WHAT IS REQUIRED: Output, without alteration, the first line of the entries and each line after it, stopping with the line that contains "table_cell [289, 1571, 476, 1599]".

Stored data entries
————

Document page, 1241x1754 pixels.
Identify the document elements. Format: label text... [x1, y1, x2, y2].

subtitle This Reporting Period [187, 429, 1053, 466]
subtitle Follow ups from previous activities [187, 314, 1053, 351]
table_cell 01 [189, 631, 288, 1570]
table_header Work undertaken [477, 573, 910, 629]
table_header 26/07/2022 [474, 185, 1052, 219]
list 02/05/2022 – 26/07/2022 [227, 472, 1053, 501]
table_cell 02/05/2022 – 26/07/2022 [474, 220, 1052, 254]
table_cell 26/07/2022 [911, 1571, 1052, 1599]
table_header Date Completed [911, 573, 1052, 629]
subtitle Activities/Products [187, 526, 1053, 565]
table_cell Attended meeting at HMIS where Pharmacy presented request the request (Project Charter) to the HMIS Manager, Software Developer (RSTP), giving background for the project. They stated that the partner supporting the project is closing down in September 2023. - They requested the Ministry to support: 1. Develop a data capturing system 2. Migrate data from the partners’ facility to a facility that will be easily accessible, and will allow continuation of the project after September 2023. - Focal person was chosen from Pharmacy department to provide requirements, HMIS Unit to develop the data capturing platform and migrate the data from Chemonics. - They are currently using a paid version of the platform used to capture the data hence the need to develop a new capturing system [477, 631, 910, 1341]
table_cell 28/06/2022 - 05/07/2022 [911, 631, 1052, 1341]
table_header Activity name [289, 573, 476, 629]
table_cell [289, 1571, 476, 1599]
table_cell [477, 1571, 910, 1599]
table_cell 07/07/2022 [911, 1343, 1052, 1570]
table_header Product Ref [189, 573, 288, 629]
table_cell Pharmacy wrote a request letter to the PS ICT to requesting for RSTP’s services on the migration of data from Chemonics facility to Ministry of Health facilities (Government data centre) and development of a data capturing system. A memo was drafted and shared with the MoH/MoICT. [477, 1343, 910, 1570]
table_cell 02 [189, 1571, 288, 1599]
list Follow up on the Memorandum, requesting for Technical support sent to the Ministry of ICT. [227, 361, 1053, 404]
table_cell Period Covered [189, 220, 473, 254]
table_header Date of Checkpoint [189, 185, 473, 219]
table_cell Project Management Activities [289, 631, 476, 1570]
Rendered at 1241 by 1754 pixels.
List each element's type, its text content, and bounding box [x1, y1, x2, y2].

————

TASK ANSWER:
Document page, 1241x1754 pixels.
Identify the document elements. Format: label text... [x1, y1, x2, y2].

subtitle This Reporting Period [187, 429, 1053, 466]
subtitle Follow ups from previous activities [187, 314, 1053, 351]
table_cell 01 [189, 631, 288, 1570]
table_header Work undertaken [477, 573, 910, 629]
table_header 26/07/2022 [474, 185, 1052, 219]
list 02/05/2022 – 26/07/2022 [227, 472, 1053, 501]
table_cell 02/05/2022 – 26/07/2022 [474, 220, 1052, 254]
table_cell 26/07/2022 [911, 1571, 1052, 1599]
table_header Date Completed [911, 573, 1052, 629]
subtitle Activities/Products [187, 526, 1053, 565]
table_cell Attended meeting at HMIS where Pharmacy presented request the request (Project Charter) to the HMIS Manager, Software Developer (RSTP), giving background for the project. They stated that the partner supporting the project is closing down in September 2023. - They requested the Ministry to support: 1. Develop a data capturing system 2. Migrate data from the partners’ facility to a facility that will be easily accessible, and will allow continuation of the project after September 2023. - Focal person was chosen from Pharmacy department to provide requirements, HMIS Unit to develop the data capturing platform and migrate the data from Chemonics. - They are currently using a paid version of the platform used to capture the data hence the need to develop a new capturing system [477, 631, 910, 1341]
table_cell 28/06/2022 - 05/07/2022 [911, 631, 1052, 1341]
table_header Activity name [289, 573, 476, 629]
table_cell [289, 1571, 476, 1599]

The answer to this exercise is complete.